Developing effective yet lightweight local networks is an excellent way to build AI applications that are genuinely personal and stay 'off the grid', while putting statistical analysis principles in favor of the user, who is normally served the 'statistical mean' recommendation based on thousands of data points from other users in centralized machine learning systems.

Unhelpful predictions and recommendations tend to occur because overly-reductive machine learning models will lead an inference system to a 'lowest common denominator' result, as the model is too optimized to return useful results for 'outliers' (especially on slimmed-down mobile machine learning systems). A great deal of human manual weighting is needed to overcome some of the inherent weaknesses in the principles of statistical analysis.

Since people are strange, studying them en masse frequently fails to reveal any useful information about any single one of them.

If ten people in a crowd of twenty prefer chocolate ice-cream, and the other ten prefer strawberry, the mean result that a centralized recommender system might produce is that they all like chocolate and strawberry flavor (since the results produced a zero weighting); or that none of them like either flavor (since each one's preference is cancelled out by another's); or that they all only like vanilla (since it is the third-favorite flavor and they don't seem to like anything else).
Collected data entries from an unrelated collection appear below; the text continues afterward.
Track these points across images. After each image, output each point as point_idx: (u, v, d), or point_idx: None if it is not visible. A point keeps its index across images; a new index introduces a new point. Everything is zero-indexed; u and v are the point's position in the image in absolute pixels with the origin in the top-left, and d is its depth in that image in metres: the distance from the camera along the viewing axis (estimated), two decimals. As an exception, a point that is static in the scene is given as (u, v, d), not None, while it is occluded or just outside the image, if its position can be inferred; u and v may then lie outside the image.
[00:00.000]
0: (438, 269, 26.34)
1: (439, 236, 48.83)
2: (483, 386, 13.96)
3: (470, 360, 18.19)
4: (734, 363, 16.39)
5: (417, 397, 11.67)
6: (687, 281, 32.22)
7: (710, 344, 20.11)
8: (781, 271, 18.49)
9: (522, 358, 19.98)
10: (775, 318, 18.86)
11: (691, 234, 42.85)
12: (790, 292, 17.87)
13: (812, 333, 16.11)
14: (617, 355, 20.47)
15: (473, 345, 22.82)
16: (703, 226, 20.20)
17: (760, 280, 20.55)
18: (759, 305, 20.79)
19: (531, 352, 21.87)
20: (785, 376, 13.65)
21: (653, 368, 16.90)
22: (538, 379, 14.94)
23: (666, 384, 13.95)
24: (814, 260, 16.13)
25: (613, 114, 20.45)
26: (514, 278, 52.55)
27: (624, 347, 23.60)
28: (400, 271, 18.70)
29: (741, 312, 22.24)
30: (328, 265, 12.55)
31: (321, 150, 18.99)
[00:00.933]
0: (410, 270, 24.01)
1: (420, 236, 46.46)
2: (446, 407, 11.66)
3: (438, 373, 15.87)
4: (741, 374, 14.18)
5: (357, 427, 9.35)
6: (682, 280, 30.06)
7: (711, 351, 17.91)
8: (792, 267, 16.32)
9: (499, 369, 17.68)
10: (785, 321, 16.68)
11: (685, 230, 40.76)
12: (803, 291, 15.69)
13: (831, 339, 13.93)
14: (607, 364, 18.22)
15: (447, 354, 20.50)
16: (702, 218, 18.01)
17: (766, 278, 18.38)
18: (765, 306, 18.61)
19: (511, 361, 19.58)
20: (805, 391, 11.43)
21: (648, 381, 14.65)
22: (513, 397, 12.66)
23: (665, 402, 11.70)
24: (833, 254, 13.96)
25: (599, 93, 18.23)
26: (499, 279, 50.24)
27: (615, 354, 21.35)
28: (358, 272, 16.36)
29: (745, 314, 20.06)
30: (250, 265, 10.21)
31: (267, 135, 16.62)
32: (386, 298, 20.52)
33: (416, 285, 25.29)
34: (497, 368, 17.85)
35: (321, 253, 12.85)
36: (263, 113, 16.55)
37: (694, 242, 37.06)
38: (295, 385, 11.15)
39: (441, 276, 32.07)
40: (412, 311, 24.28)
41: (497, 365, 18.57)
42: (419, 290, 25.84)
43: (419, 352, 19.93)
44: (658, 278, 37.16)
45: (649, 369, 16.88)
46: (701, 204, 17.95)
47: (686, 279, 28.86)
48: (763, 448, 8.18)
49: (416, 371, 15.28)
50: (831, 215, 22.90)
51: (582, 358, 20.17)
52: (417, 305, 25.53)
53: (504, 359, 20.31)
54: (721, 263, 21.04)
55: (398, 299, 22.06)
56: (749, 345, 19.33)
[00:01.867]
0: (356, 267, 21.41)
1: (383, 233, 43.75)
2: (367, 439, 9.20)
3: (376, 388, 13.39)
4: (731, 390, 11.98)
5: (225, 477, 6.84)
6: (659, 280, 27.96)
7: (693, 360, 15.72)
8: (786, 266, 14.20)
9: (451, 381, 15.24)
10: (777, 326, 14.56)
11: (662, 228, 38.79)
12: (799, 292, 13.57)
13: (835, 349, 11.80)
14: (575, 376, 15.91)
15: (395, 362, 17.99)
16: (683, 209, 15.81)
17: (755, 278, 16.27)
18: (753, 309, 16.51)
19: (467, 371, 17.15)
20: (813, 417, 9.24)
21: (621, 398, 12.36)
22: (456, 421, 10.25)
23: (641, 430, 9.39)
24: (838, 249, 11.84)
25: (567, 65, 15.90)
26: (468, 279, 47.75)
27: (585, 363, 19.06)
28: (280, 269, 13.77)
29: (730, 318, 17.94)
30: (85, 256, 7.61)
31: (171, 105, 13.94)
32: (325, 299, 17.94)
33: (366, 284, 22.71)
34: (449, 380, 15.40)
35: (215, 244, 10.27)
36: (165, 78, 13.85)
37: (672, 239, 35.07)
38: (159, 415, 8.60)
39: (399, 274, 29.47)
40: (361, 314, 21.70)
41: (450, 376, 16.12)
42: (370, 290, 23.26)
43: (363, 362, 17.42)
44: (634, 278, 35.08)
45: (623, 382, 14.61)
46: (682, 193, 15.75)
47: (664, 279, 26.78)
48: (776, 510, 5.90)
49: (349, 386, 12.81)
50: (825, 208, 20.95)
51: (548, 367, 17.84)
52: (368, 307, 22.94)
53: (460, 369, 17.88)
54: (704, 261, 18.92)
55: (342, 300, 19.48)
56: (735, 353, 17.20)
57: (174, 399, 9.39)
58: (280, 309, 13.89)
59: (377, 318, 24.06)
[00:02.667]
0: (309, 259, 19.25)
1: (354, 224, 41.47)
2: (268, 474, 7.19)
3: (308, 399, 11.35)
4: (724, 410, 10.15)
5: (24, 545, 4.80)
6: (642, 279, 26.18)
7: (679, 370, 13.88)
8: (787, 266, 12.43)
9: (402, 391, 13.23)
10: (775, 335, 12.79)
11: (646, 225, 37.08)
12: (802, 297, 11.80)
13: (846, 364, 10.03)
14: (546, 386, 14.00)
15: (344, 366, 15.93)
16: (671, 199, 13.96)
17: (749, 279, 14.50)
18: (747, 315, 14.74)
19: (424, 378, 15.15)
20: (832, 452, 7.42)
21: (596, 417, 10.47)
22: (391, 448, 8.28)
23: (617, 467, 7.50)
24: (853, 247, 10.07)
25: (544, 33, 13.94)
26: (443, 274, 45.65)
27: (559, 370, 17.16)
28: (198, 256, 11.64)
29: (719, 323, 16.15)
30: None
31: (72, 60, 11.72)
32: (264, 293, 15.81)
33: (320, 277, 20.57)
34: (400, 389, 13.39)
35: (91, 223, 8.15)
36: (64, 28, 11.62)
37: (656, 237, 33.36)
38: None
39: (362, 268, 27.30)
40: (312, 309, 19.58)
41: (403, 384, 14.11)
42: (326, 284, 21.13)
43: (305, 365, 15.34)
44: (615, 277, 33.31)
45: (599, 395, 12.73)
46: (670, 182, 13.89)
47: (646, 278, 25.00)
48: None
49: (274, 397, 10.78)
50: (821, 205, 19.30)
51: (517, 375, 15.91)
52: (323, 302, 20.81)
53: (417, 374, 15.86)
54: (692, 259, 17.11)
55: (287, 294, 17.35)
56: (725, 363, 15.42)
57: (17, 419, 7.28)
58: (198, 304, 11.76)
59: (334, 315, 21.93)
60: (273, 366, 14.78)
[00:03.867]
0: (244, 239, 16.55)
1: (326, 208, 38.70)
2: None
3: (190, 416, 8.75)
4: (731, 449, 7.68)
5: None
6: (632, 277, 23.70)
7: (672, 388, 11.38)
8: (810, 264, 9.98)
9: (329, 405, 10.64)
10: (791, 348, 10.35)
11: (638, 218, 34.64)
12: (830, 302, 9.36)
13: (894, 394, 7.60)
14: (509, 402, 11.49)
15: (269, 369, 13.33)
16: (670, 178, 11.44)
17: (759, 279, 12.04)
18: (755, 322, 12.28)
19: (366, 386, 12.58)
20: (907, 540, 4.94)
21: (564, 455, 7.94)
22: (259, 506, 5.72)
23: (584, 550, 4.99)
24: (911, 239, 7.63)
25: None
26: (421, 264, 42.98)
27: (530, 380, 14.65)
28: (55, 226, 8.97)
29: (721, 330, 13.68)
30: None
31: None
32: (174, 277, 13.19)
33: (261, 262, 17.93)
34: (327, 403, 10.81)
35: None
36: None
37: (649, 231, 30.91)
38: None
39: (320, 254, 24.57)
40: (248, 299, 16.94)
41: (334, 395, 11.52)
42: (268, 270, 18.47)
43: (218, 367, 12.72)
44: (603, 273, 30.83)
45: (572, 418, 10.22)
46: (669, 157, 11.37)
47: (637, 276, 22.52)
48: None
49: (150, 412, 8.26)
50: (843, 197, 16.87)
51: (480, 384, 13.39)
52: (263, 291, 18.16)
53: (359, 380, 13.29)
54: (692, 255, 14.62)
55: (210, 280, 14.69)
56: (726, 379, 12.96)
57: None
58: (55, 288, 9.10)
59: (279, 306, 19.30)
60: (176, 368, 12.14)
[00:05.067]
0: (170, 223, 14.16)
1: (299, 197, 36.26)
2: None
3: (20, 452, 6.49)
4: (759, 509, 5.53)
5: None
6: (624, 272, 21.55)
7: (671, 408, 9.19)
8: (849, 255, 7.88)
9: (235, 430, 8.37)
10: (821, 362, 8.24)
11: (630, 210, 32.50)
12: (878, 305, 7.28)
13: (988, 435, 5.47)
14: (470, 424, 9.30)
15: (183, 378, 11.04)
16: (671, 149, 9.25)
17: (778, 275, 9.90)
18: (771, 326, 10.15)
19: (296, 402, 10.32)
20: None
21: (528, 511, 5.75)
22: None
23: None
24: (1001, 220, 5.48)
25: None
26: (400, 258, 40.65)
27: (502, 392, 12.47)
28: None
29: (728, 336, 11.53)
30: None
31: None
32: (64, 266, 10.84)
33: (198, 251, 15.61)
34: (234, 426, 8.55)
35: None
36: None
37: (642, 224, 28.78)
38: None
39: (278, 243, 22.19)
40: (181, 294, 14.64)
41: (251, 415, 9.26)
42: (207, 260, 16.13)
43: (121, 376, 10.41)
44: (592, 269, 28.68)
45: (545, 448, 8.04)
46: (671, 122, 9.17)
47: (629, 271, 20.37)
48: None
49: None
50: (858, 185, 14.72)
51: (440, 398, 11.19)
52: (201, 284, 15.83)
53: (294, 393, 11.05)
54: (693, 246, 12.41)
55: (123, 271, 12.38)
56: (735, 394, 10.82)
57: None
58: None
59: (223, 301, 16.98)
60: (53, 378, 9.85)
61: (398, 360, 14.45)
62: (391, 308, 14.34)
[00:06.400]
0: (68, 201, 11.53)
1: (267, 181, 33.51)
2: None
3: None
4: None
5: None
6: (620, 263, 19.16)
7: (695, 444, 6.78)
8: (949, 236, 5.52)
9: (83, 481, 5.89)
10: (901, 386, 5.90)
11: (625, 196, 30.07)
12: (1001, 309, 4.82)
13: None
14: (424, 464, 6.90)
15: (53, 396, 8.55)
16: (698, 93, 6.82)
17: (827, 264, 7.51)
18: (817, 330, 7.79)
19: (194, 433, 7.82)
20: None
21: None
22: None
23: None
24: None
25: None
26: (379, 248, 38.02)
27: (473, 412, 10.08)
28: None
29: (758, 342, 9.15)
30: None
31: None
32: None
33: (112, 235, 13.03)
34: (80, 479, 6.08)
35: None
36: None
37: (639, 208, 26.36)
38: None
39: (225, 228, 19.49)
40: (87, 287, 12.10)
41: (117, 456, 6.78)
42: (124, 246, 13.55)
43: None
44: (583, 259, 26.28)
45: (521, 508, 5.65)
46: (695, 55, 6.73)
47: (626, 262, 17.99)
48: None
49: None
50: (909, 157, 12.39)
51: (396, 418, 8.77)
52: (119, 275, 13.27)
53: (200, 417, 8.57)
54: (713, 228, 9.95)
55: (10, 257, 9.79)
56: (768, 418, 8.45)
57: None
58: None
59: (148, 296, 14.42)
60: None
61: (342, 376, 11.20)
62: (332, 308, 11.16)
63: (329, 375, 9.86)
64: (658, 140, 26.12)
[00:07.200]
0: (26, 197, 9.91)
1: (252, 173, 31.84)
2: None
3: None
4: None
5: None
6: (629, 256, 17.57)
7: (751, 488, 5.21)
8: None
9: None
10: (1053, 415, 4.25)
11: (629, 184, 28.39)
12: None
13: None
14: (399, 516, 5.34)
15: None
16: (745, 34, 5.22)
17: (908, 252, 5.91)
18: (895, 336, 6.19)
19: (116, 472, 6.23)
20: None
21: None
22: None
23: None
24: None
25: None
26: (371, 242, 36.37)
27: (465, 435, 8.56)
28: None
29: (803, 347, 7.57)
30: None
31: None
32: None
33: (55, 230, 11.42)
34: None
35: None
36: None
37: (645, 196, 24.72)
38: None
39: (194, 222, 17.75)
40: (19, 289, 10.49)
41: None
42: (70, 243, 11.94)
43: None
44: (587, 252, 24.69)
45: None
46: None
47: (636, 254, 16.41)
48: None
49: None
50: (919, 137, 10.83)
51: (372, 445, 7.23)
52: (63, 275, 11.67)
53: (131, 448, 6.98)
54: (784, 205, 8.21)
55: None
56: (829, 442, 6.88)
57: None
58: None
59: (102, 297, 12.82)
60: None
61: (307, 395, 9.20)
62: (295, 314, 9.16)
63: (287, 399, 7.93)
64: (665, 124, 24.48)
The weakness of AI recommender systems that use centralized, aggregated data in this way is that they are either susceptible to such logic-traps or else are easily biased by strange outliers 'blowing the curve'.

For this reason, a degree of manual weighting is usually necessary in recommender and prediction systems. Since human power resources are limited, these weights will usually also favor the most popular or generalized results.

With local updateable machine learning algorithms, as implemented via Core ML and other open-source projects, the more limited computing resources of a small device are off-set by the fact that the incoming data relates to no one else but the specific user — a level of specificity that is probably not practicable in any other scenario.

The social and commercial imperatives to drive down power usage in desktop and mobile devices is set to impose an ongoing austerity regarding the machine learning capabilities of mobile devices in the future.

Therefore, the key to success in this sector, for the time being, lies in directing these highly optimized resources to the specific, local digital world of the end user and in providing a level of personalization that could never be achieved by updating centrally aggregated machine learning models.

However, companies will need to contend with the challenge of keeping their mobile machine learning deployments on the user's system. This is likely to make performance analysis and ongoing improvement a challenge, and will require clear and transparent sharing policies, where the host system even permits it.

This applies more to bug reporting, customer satisfaction and engagement feedback mechanisms than for exfiltrating local data with a view to analyzing it in more powerful cloud-based machine learning systems.

In any case, personal data that's highly relevant to the end user, and which can create a dazzlingly relevant local experience, would contribute little to a more homogenous dataset, for the reasons we examined earlier. Except to prove, once again, that people aren't the same all over.